Kátia Abreu afirmou não haver contradição entre os produtores rurais e o meio ambiente, porque todos dependem da água, da qualidade do solo e da biodiversidade para assegurar a produção. Mas segundo a senadora, a lei hoje não é passível de ser cumprida porque as regras foram sendo alteradas desde o primeiro Código Florestal em 1934. Kátia Abreu defendeu que as definições de APP sejam feitas de modo regionalizado, pelos estados, com padronização pelo Congresso Nacional do que pode ser definido de modo geral. A senadora caiu em contradição ao dizer que o País não pode se dar ao luxo de conservar sem atender às demandas sociais e disse que já está fazendo visitas aos ministros do Supremo Tribunal Federal para tentar influenciar nas futuras decisões que o órgão possa tomar.

O senador Aloísio Mercadante (PT-SP) apontou o equívoco ao se separar a questão do desenvolvimento econômico de um país da questão da sustentabilidade.

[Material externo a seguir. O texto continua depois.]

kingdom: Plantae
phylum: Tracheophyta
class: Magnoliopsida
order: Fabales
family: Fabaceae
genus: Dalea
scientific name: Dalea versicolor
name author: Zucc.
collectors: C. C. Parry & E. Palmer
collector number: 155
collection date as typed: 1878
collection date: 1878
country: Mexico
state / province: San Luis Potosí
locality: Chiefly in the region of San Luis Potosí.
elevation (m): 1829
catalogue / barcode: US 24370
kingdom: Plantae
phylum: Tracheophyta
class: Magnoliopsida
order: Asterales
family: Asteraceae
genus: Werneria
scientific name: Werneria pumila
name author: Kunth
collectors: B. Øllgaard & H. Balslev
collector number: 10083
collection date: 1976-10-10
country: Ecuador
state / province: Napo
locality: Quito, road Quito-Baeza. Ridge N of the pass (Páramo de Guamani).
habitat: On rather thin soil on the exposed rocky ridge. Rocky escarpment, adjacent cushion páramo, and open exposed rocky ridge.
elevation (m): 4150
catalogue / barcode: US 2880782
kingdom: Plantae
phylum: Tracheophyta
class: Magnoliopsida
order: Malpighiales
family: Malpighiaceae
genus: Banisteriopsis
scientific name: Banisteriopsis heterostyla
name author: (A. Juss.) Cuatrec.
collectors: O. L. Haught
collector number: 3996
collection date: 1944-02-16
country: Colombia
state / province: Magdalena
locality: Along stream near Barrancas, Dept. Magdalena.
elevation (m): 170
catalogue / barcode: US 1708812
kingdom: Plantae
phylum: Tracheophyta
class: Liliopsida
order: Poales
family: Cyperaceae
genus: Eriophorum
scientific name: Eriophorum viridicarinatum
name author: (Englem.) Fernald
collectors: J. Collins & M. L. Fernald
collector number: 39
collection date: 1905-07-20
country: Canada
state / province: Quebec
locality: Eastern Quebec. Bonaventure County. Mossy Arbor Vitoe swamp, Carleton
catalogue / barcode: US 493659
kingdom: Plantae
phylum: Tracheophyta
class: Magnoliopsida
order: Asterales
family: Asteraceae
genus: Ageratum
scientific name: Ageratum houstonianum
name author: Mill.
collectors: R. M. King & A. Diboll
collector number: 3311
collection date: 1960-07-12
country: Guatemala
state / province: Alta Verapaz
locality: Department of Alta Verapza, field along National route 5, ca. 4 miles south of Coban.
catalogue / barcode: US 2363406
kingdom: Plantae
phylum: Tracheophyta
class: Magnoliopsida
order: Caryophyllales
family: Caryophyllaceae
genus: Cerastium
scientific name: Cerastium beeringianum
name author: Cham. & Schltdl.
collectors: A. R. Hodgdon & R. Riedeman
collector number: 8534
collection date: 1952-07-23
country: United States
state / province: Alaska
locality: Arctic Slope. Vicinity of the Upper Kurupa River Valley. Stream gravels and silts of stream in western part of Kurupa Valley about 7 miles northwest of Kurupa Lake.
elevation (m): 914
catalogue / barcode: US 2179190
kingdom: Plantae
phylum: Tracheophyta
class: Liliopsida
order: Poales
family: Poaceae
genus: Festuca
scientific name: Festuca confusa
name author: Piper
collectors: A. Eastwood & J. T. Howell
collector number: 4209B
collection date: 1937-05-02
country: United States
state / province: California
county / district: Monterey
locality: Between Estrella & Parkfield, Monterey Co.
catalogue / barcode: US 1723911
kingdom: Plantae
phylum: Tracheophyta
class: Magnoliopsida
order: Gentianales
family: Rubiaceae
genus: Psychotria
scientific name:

Foi aplaudido ao dizer que esse é um debate que precisa amadurecer e que não haverá rolo compressor no Congresso nessa discussão, em clara alusão à fala da senadora Kátia Abreu. Mercadante criticou ainda a tentativa do Estado de Santa Catarina, de alterar o Código Florestal, afirmando ser inconstitucional. Apontou também que essa proposta do governo catarinense não se coaduna com os discursos de desmatamento zero, e que não vai ser possível chegar a uma solução adequada se o discurso for um e as propostas outras.

Na última fala da sessão, a senadora Ideli Salvatti (PT-SC) defendeu que a concentração de terra também seja levada em consideração nas discussões de um novo do Código Florestal. Líder do governo no Senado, ela afirmou que não é aceitável que em seu estado ocorra a concentração de 60% das terras nas mãos de apenas 10% dos proprietários rurais.

A audiência deixou claro que há muita contradição por trás do discurso corrente contra o desmatamento e que as soluções específicas prescindem de maior confiança na aplicação dos instrumentos legais.. Em sua intervenção, a senadora Marina Silva (PT-AC) disse que é preciso pensar esse debate como um processo civilizatório Para isso precisamos aprofundar os debates e reconhecer outras premissas que não apenas a solução de problemas do setor agropecuário, como a bancada ruralista insiste.